KUALA LUMPUR, May 21 — Malaysia Airline System Bhd’s (MAS) chronic financial problems are the result of flawed implementation of the Malaysia Incorporated policy in the 1980s, according to observers.
DAP’s Kluang MP Liew Chin Tong said MAS — and by extension taxpayers — have suffered from what he described as former Prime Minister Tun Dr Mahathir Mohamed’s misguided attempts at privatising public enterprises, costing the country billions of ringgit in the process.
Liew said the airline’s decline began when Dr Mahathir brokered a privatisation deal that saw Tan Sri Tajuddin Ramli take out a RM1.79 billion loan in 1994 to buy a 32 per cent majority stake in MAS.
“In a big way, this was one of the key components along with the ‘Look East’ policy, Perwaja Steel, Proton and Plus Highway that made Malaysia Inc, and now all the problems are coming home to roost after 20 years,” the former Penang Institute chief told the Malay Mail Online when contacted.
Malaysia Inc, introduced by Dr Mahathir in 1983, hinged on privatisation in the government’s bid to cut bureaucracy and form closer working relationships between the public and private sectors.
Tajudin, a former MAS executive chairman, was badly affected by the 1997 Asian Financial Crisis and ended up selling his stake in the ailing airline to the government for RM1.79 billion — or RM8 a share — the same he paid in 2001; the company’s closing share price at the time was RM3.68.
But the flag carrier’s problems did not end there. In the years since, MAS has undergone three business turnarounds at an estimated cost of nearly RM20 billion to the government.
The results? A share price that fell to 15 sen on Monday, the lowest since the 1997-98 crisis, on the back of a Wall Street Journal report that portrayed Prime Minister Datuk Seri Najib Razak as saying it may be too late to rescue the airline from bankruptcy.
“I think Khazanah cannot run from its responsibilities. All this concern about quarterly reports and the politicisation of MAS’s quarterly reports... the whole company is more interested in creative accounting instead of the overall health of the company,” Liew said.
Still, MAS’s dire performance under Khazanah is not an isolated case, as one aviation analyst points out.
Mohsin Aziz, who is attached with the Maybank Investment Bank, said that postal services firm POS Malaysia and national carmaker Proton, both former Khazanah wards, only improved on their performance after both were sold to DRB-Hicom.
“What Khazanah did in the past has not worked, so this time around they have to try to solve the problem in a different way. Whether you want to say it’s a failure or it didn’t work, either way it’s not too far from each other,” he said when contacted.
Mohsin and Barisan Nasional’s Pulai MP Datuk Nur Jazlan Mohamed both proposed that the government seriously consider offloading its stake in MAS and finding a capable private investor to take over the airline’s operations.
Nur Jazlan, who also chairs the parliamentary Public Accounts Committee (PAC), stressed that while bankruptcy is not a final solution to MAS’s problems, it could be a starting point to prime the company for a takeover while at the same time protect public monies from potential bailouts in future.

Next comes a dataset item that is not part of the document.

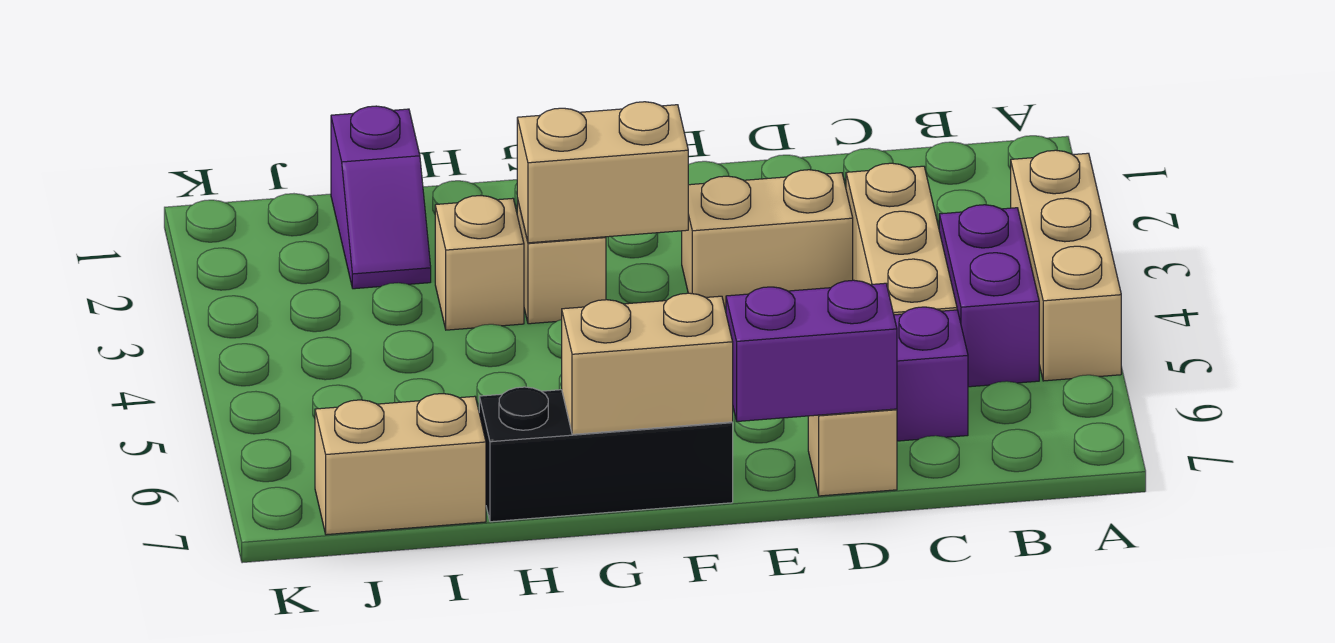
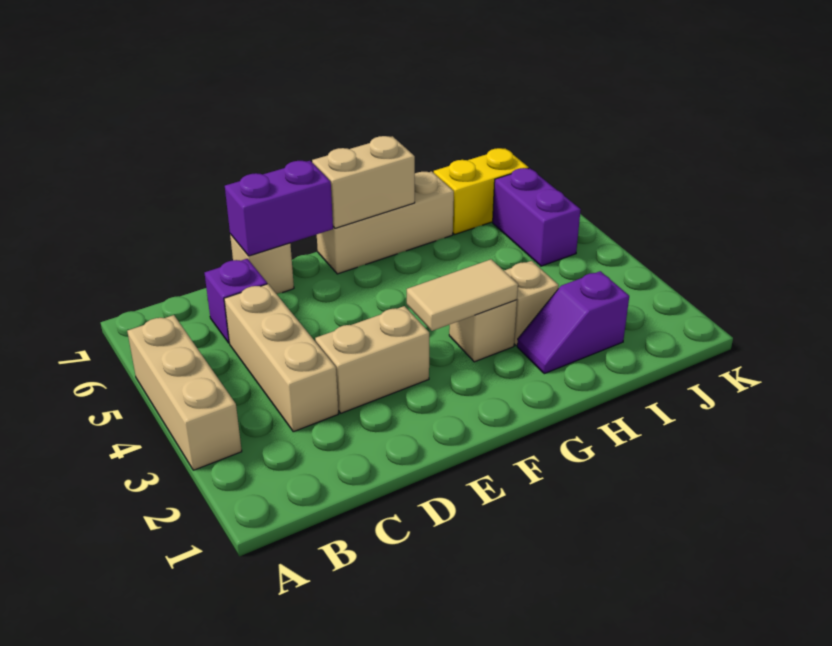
purple 1x2 brick [939,205,1039,387] -> purple 1x2 brick moved to [493,168,581,266]
tan 1x2 brick [517,102,688,243] -> tan 1x2 tile [407,259,518,331]
black 1x3 brick [479,387,733,522] -> tan 1x3 brick [317,171,454,274]
purple 1x2 slope [331,106,431,289] -> purple 1x2 slope turned to [517,271,629,374]
tan 1x2 brick [315,394,486,535] -> yellow 1x2 brick [434,148,529,234]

“Even if it’s by a foreign investor, it is okay. If the government runs out of options, then do that and push aside national pride in order to make MAS a commercial entity so that we minimise the use of taxpayers’ funds,” he said.

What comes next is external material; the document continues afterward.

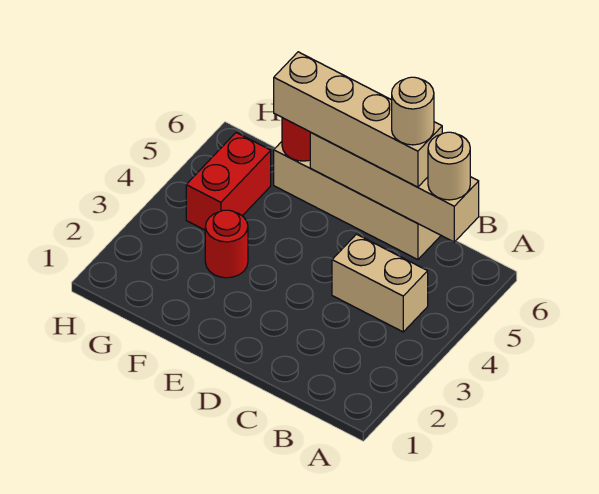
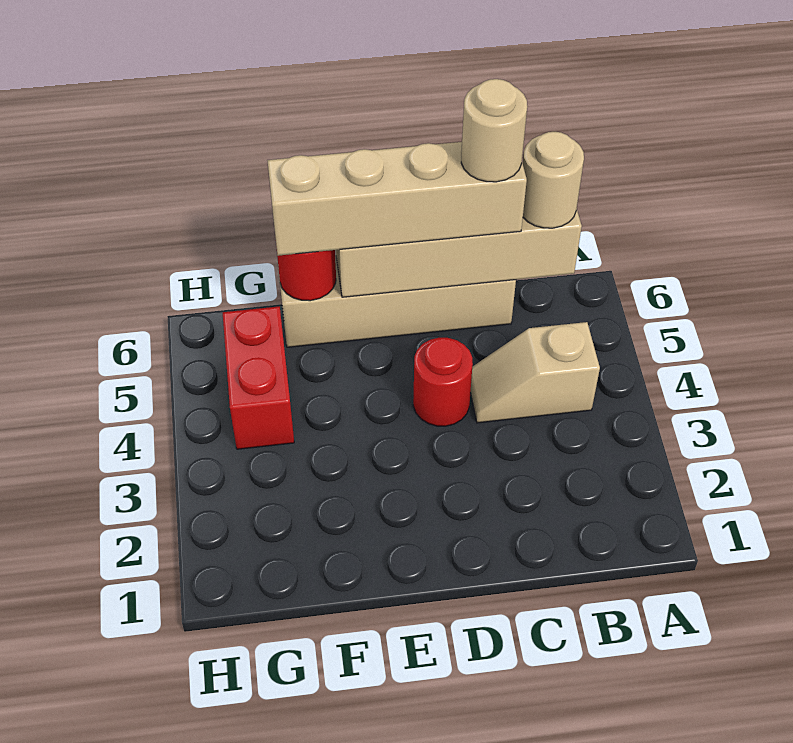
tan 1x2 brick [332,234,428,332] -> tan 1x2 slope [471,322,600,423]
red 1x1 round brick [205,210,248,278] -> red 1x1 round brick moved to [413,338,473,426]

Liew argued, however, that selling off MAS would be an abdication of responsibility, especially after the billions in public funds spent over decades to keep the airline afloat.
He proposed that the PAC start a bipartisan committee to pore over MAS’s accounts from the past 20 years and ascertain how best to address the company’s issues.
“A more appropriate short-term measure is to open MAS’s books and allow for a very open inquiry into what went wrong and where all the public funds had been sunk into and, from there, find a way out,” Liew said.
Last week, MAS said the disappearance of Beijing-bound flight MH370 on March 8 with 239 people on board placed added stress on its operations, forcing it to re-examine more urgently its business plan after reporting its biggest quarterly loss since 2011, said a report by business wire Bloomberg.
It posted a net loss of RM443.4 million in the three months ended March 31, compared with RM278.8 million a year earlier, as recovery work continues with no trace of the ill-fated aircraft after nearly three months of searching.
MAS has been struggling with increased competition and higher costs from legacy issues even before the disappearance of the jet as rivals such as AirAsia Bhd flooded the region with planes and drove down fares.
The Subang-based company has lost a total of RM4.57 billion since the start of 2011.
The company missed its target to be profitable last year as rising prices for items including fuel, maintenance and financing wiped out revenue gains, and pointed to an unfavourable foreign exchange rate environment as an additional challenge this year.